TORONTO (Reuters) - Canada has unveiled a framework of regulatory changes for its insurance industry, part of a multi-year global financial services revamp that has already seen stricter capital and liquidity requirements imposed on banks around the world.
The framework, which calls for industry consultations that will lead to new rules to be put in place in the coming years, promises a revamp of corporate governance, risk assessment and capital requirements of insurers, among other things.
It was released on Wednesday by the Office of the Superintendent of Financial Institutions, the country’s financial services regulator.
“Although Canada’s regulatory framework for life insurance has responded well in the face of global financial turmoil, OSFI and the industry must continue to learn and adapt to changing circumstances and practices, and implement improvements where needed,” the regulator said.

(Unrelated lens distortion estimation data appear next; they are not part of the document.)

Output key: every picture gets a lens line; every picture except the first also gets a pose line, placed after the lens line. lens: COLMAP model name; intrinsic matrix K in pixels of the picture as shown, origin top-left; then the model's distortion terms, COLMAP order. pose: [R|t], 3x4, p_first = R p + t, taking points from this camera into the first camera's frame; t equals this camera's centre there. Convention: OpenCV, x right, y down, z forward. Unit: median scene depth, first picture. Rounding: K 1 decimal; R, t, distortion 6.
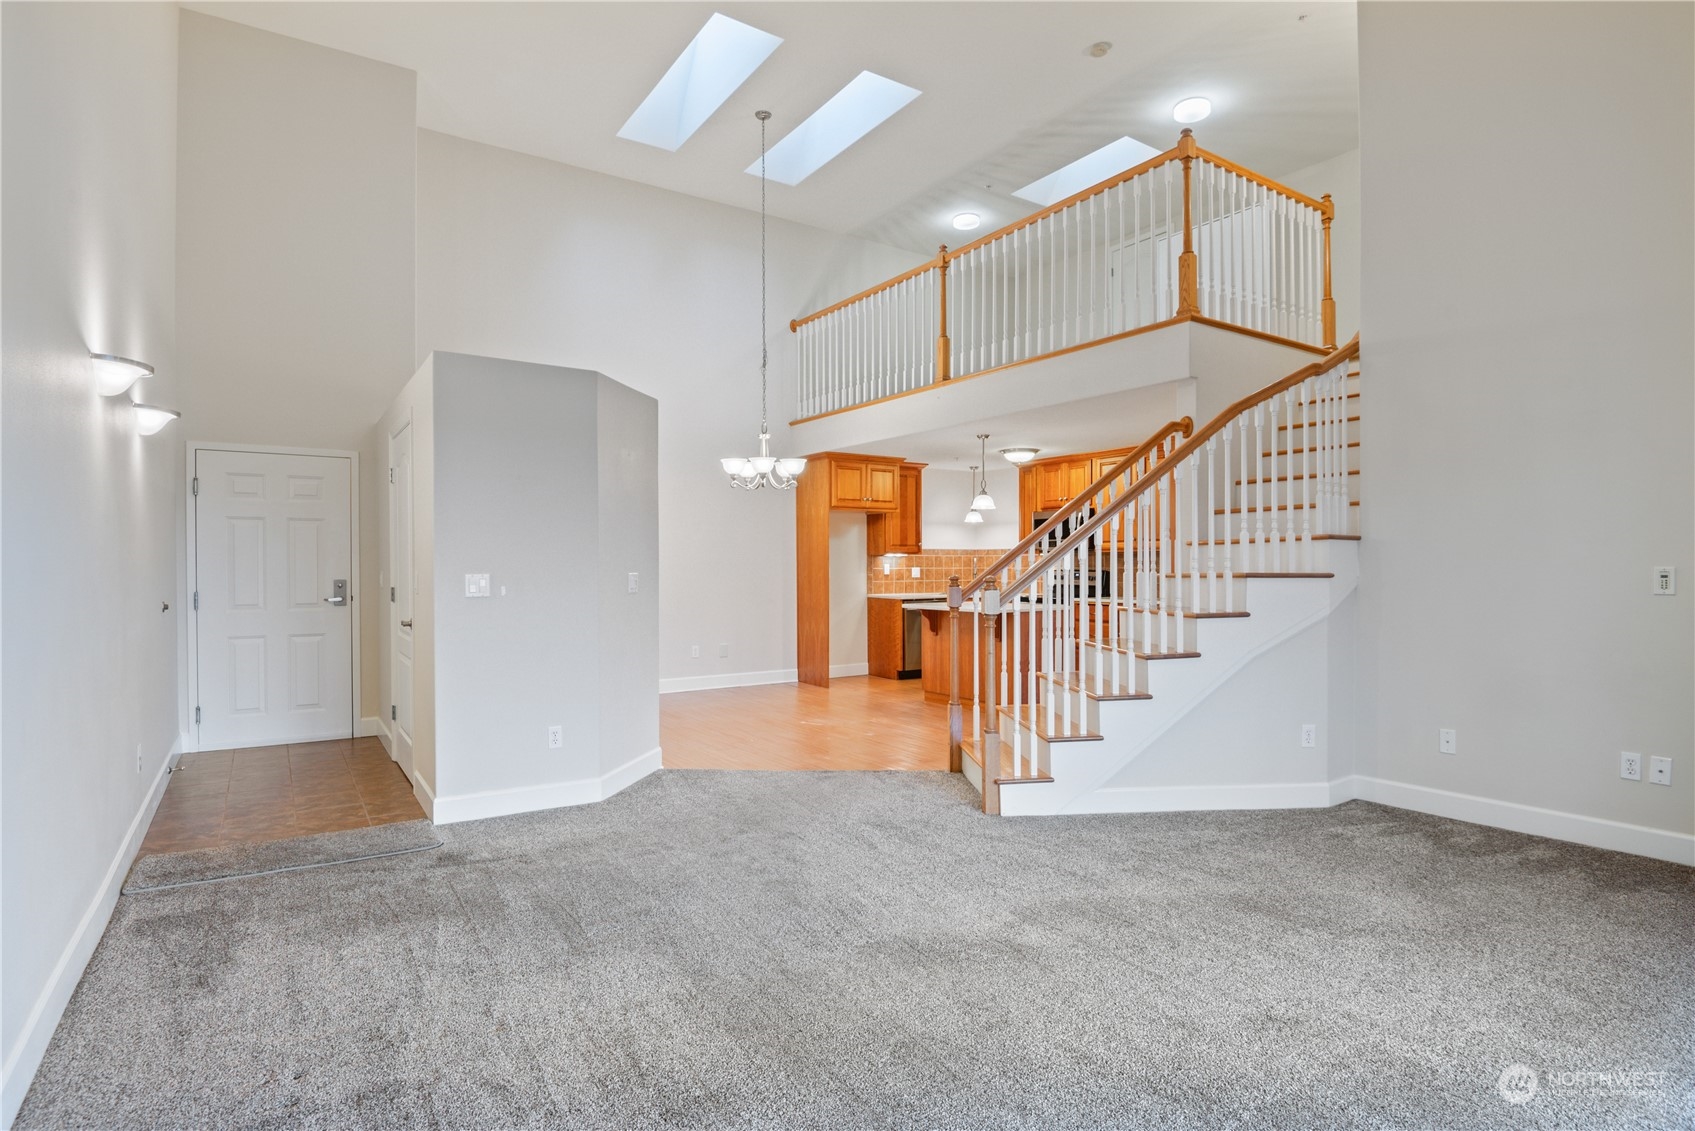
lens RADIAL K [[864.3, 0, 847.5], [0, 864.3, 565.5], [0, 0, 1]] dist [-0.001937, -0.013682]
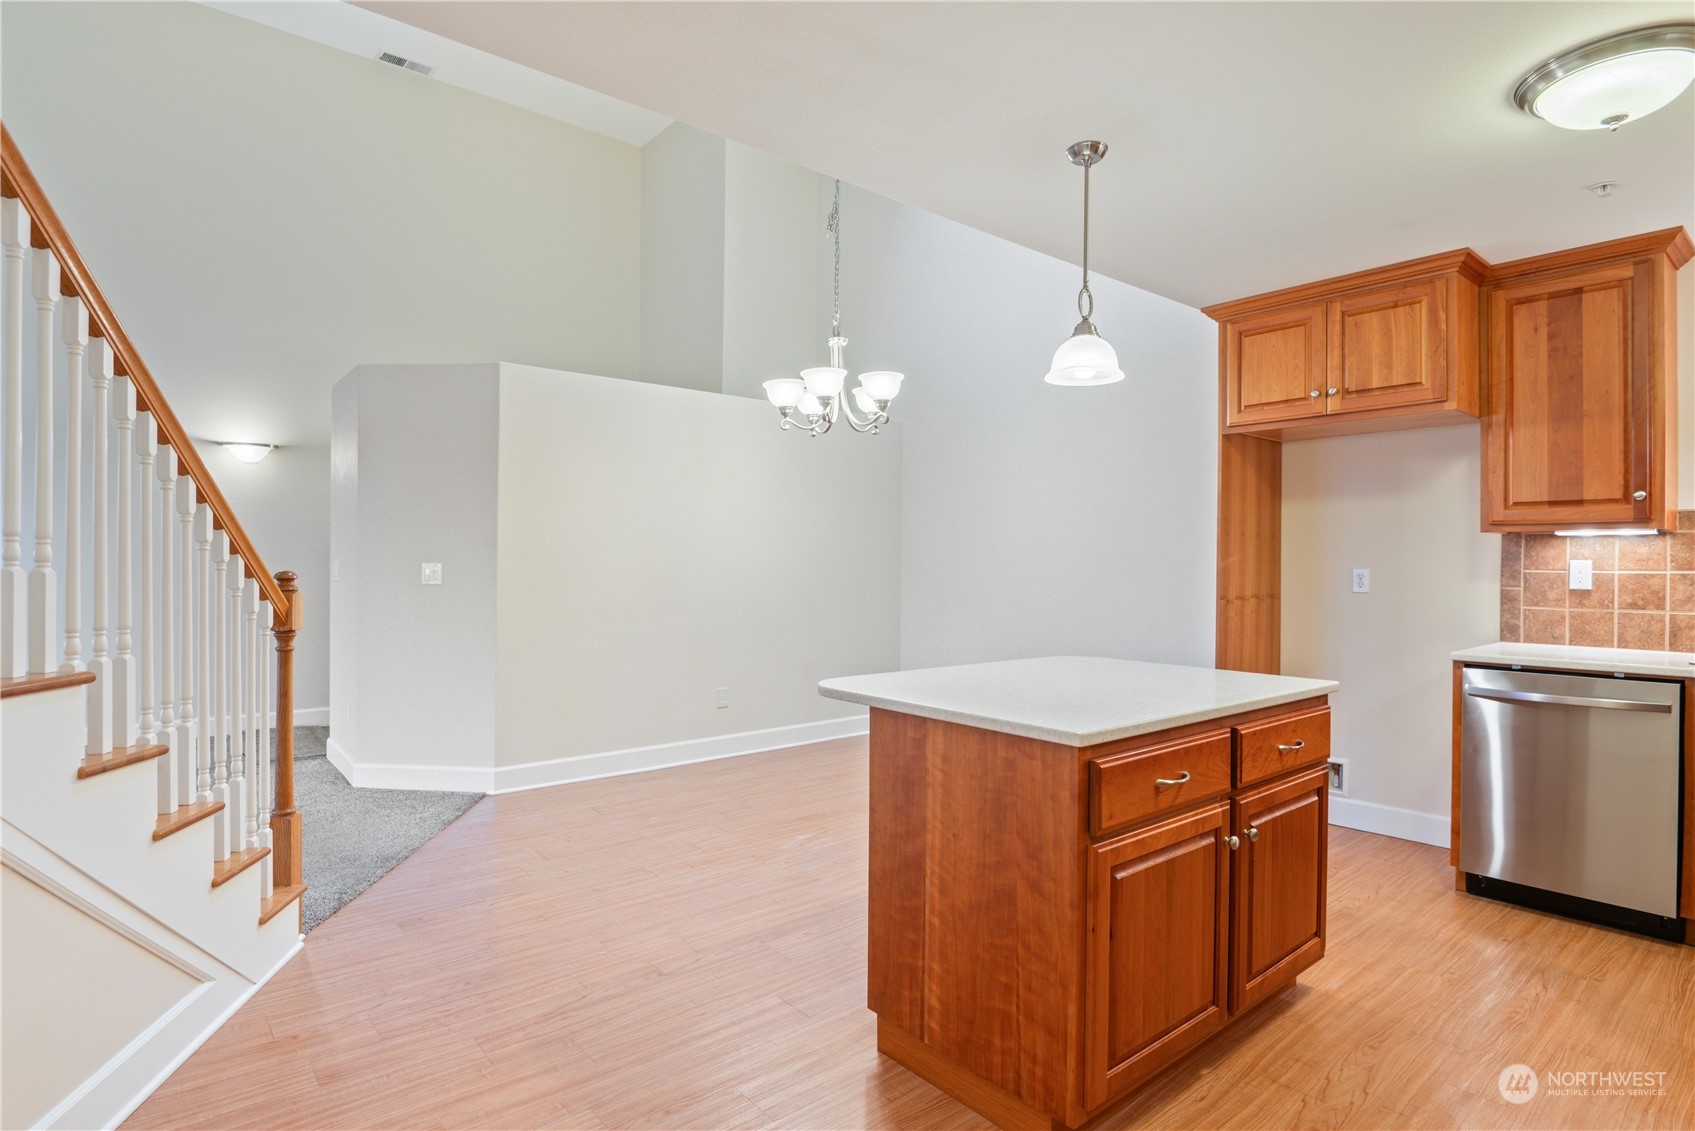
lens RADIAL K [[864.3, 0, 847.5], [0, 864.3, 565.5], [0, 0, 1]] dist [-0.001937, -0.013682]
pose [[0.096331, 0.004153, -0.995341, 0.379556], [-0.008761, 0.999956, 0.003324, 0.002360], [0.995311, 0.008400, 0.096363, 0.723707]]
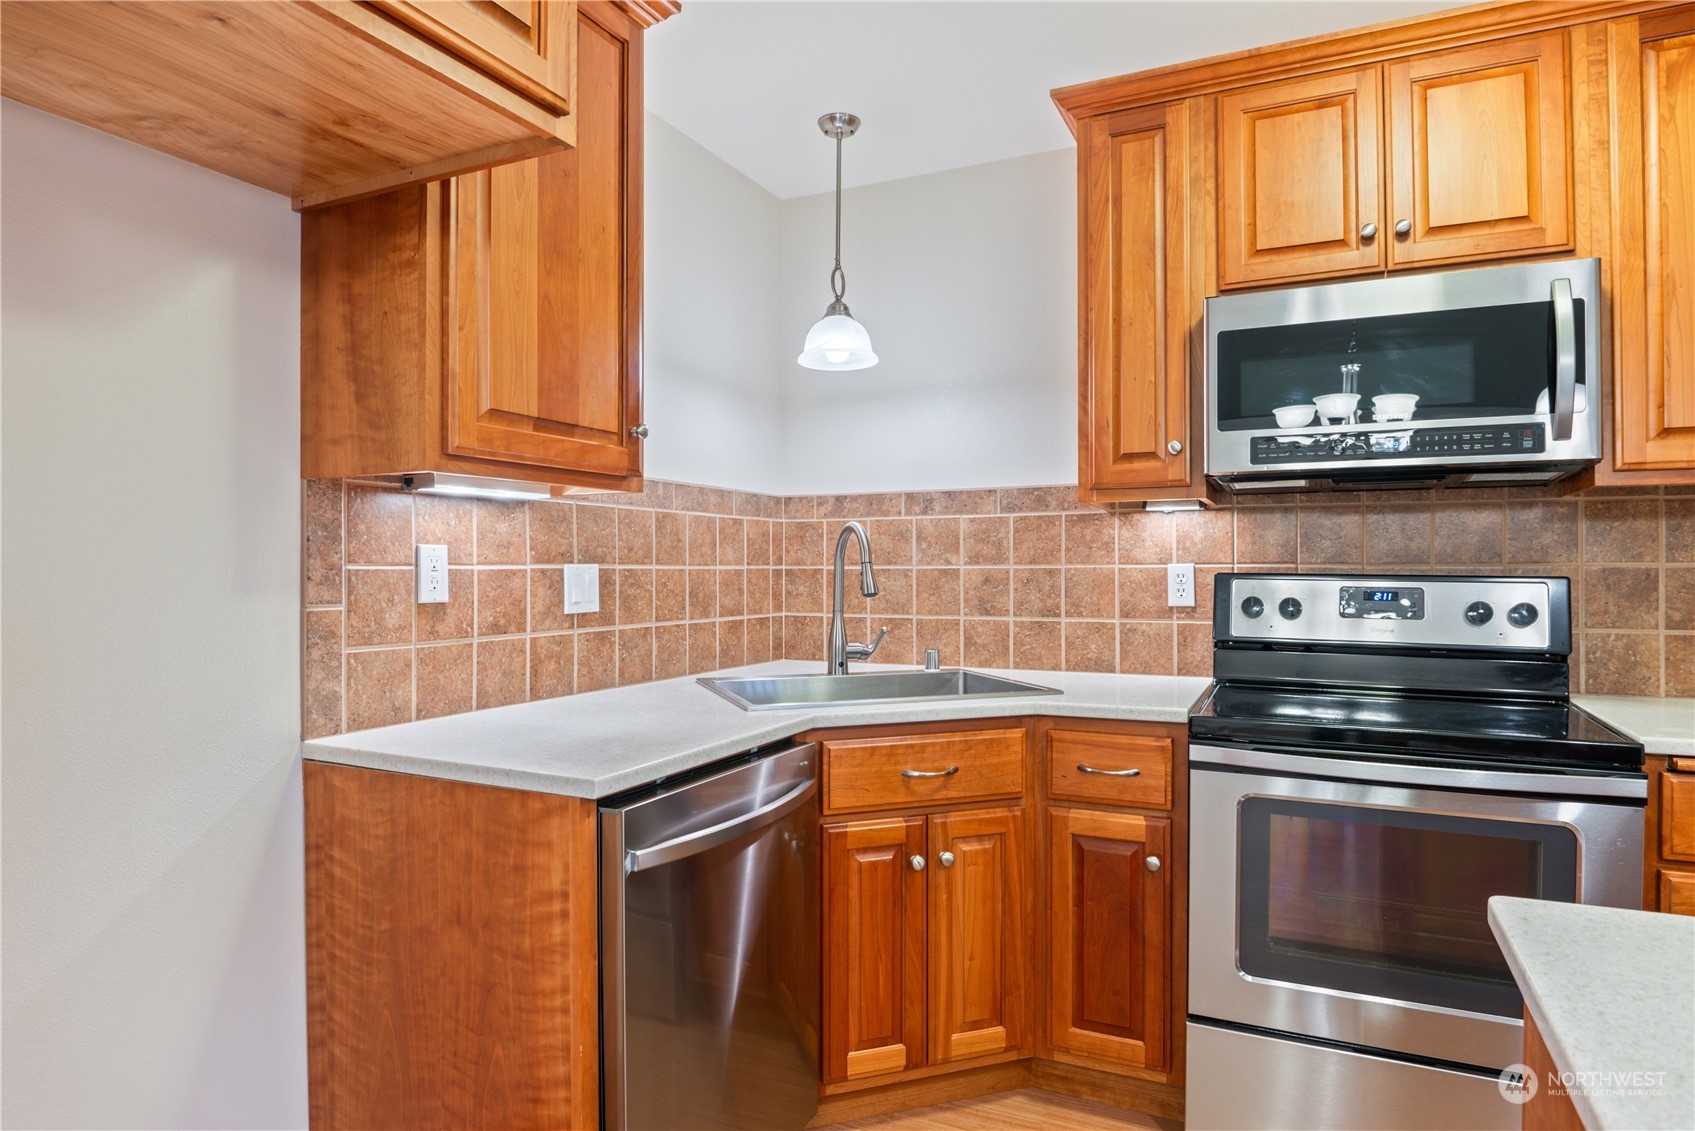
lens RADIAL K [[990.9, 0, 844.3], [0, 990.9, 564.1], [0, 0, 1]] dist [-0.004597, -0.013473]
pose [[0.865482, 0.002680, 0.500933, 0.019297], [-0.000542, 0.999990, -0.004413, 0.003705], [-0.500940, 0.003548, 0.865475, 0.845689]]
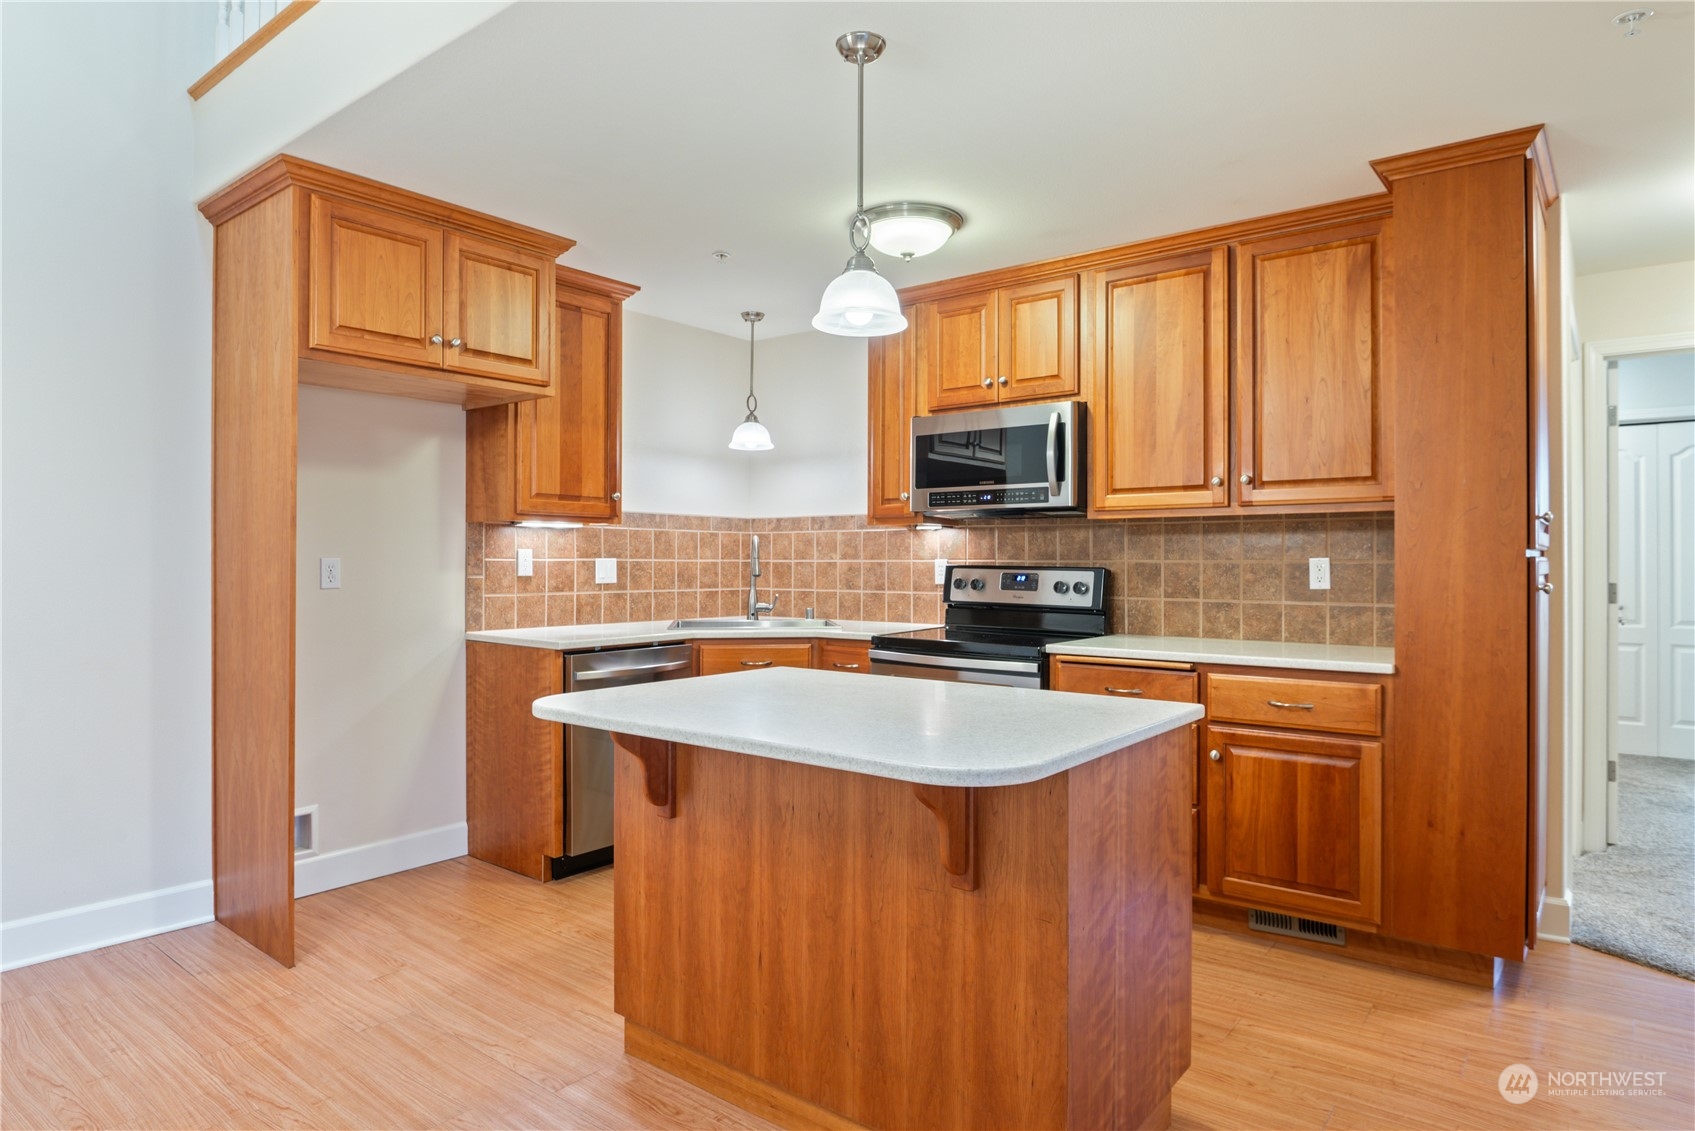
lens RADIAL K [[983.0, 0, 842.6], [0, 983.0, 552.9], [0, 0, 1]] dist [-0.005818, -0.001144]
pose [[0.954576, 0.007819, 0.297866, 0.053285], [-0.005312, 0.999943, -0.009225, 0.003738], [-0.297921, 0.007223, 0.954563, 0.592122]]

Global regulators, including OSFI, have already begun implementing tighter banking regulations, which were developed in the wake of the 2008 financial crisis to make sure a similar event does not take place again.
Now Canada’s regulator is taking aim at the insurers, whose shares are still trading at a fraction of their pre-crisis levels, as historically low bond yields and sluggish stock markets have hammered their profits.
OSFI will undertake public consultations over the next year, with the eye to issuing final guidance in late 2013 and 2014.
Canada’s life insurance industry is dominated by four domestic players: Manulife Financial, Sun Life Financial, Great-West Lifeco, and Industrial Alliance Insurance and Financial Services.